▸ REQUIREMENT
The data below holds a line containing "0.325000 3.415000 ;" and a line containing "RECT 2.075000 -0.085000"; please quote exactly those two lines and every line between them, and nothing else.

Saved data entries
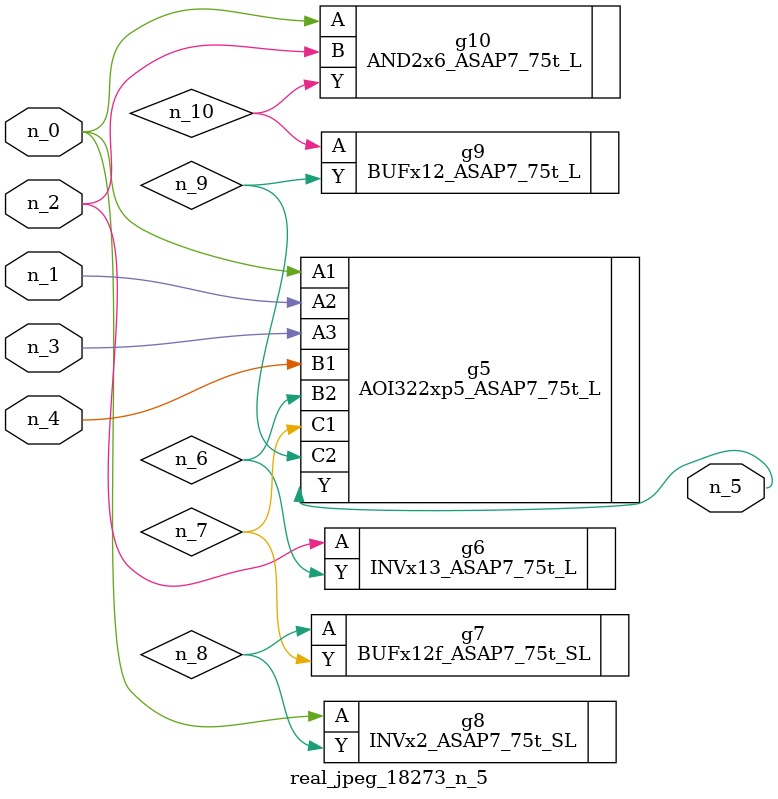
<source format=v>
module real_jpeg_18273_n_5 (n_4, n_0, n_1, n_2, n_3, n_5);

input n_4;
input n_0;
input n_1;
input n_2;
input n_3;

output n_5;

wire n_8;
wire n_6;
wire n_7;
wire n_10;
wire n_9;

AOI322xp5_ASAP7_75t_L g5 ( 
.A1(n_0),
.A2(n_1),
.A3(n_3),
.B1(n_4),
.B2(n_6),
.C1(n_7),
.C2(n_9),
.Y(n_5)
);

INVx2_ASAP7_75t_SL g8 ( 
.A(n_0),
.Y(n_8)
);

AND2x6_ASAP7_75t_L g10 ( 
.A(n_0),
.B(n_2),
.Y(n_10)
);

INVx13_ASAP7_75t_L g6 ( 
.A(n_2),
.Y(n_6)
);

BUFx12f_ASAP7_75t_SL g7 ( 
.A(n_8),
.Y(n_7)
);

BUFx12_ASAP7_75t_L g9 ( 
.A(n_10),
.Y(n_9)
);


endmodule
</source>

==

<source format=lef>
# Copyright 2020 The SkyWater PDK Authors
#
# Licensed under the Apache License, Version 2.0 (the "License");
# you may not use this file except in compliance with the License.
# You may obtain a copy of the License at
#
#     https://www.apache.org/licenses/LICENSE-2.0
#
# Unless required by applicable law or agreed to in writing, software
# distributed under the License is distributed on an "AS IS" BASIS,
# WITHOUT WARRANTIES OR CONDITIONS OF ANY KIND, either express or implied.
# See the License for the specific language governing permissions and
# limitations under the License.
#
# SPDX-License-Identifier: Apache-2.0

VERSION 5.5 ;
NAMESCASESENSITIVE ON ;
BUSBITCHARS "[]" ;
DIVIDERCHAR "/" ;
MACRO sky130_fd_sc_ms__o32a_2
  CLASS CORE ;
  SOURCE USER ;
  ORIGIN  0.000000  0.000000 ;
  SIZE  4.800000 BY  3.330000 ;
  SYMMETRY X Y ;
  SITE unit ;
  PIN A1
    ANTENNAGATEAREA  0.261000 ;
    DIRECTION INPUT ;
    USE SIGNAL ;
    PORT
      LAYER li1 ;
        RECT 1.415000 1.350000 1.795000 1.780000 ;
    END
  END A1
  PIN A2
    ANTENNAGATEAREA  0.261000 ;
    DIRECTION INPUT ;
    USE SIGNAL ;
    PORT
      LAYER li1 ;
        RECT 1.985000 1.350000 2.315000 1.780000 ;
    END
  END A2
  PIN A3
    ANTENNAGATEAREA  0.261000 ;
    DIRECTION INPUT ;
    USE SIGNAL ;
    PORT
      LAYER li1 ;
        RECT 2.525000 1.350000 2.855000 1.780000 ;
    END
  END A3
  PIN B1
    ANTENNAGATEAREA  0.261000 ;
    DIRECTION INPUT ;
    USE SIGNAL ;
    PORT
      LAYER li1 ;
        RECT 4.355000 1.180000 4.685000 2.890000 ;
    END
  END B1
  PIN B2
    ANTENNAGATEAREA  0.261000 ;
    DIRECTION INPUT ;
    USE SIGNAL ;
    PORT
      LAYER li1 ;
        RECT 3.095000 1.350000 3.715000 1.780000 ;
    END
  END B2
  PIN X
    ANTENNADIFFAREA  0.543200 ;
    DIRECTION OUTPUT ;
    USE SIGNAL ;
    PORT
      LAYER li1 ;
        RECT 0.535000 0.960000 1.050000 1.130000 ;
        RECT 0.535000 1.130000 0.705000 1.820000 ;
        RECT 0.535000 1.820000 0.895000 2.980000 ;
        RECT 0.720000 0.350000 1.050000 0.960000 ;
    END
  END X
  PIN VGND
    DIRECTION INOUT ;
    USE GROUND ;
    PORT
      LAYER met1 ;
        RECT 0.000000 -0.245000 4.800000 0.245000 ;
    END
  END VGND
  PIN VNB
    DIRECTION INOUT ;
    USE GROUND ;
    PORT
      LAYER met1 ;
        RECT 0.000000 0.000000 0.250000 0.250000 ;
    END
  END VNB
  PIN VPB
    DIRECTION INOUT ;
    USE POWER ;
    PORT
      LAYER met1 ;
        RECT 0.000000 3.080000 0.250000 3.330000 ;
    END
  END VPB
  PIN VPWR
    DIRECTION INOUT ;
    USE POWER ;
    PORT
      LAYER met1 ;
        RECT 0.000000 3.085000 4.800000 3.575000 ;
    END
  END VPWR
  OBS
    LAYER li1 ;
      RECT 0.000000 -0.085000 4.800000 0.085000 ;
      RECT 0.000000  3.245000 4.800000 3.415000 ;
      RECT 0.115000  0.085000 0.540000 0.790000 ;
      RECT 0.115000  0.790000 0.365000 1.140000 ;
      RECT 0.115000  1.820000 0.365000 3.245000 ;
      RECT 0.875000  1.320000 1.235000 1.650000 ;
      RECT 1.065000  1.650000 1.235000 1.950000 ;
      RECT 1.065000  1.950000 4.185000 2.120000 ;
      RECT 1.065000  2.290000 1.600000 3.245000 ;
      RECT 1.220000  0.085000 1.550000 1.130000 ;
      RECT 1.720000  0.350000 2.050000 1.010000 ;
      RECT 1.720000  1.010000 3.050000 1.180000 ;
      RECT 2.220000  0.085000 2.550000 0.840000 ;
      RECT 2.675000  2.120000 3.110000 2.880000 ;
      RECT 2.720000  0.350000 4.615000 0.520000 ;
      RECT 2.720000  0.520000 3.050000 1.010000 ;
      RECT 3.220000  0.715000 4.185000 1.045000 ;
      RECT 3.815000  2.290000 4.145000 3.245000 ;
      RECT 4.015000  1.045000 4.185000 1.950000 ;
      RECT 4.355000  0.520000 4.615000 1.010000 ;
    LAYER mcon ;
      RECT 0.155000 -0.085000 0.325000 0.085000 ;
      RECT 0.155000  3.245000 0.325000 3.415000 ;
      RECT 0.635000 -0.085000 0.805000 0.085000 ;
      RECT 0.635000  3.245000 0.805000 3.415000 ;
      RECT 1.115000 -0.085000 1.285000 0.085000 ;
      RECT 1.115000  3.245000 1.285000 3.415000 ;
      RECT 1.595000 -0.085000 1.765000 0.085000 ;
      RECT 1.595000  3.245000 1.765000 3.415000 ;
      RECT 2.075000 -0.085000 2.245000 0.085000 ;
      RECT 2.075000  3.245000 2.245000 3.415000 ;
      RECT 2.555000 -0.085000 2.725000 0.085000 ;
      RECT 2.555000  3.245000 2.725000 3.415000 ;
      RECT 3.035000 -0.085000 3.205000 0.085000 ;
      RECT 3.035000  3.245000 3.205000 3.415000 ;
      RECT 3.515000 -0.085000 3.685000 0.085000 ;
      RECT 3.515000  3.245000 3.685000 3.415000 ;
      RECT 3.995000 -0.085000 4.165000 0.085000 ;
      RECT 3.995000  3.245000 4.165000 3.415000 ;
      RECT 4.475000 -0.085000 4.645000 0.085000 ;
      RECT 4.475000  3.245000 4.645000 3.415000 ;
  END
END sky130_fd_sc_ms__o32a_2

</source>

▸ YOUR RESPONSE
      RECT 0.155000  3.245000 0.325000 3.415000 ;
      RECT 0.635000 -0.085000 0.805000 0.085000 ;
      RECT 0.635000  3.245000 0.805000 3.415000 ;
      RECT 1.115000 -0.085000 1.285000 0.085000 ;
      RECT 1.115000  3.245000 1.285000 3.415000 ;
      RECT 1.595000 -0.085000 1.765000 0.085000 ;
      RECT 1.595000  3.245000 1.765000 3.415000 ;
      RECT 2.075000 -0.085000 2.245000 0.085000 ;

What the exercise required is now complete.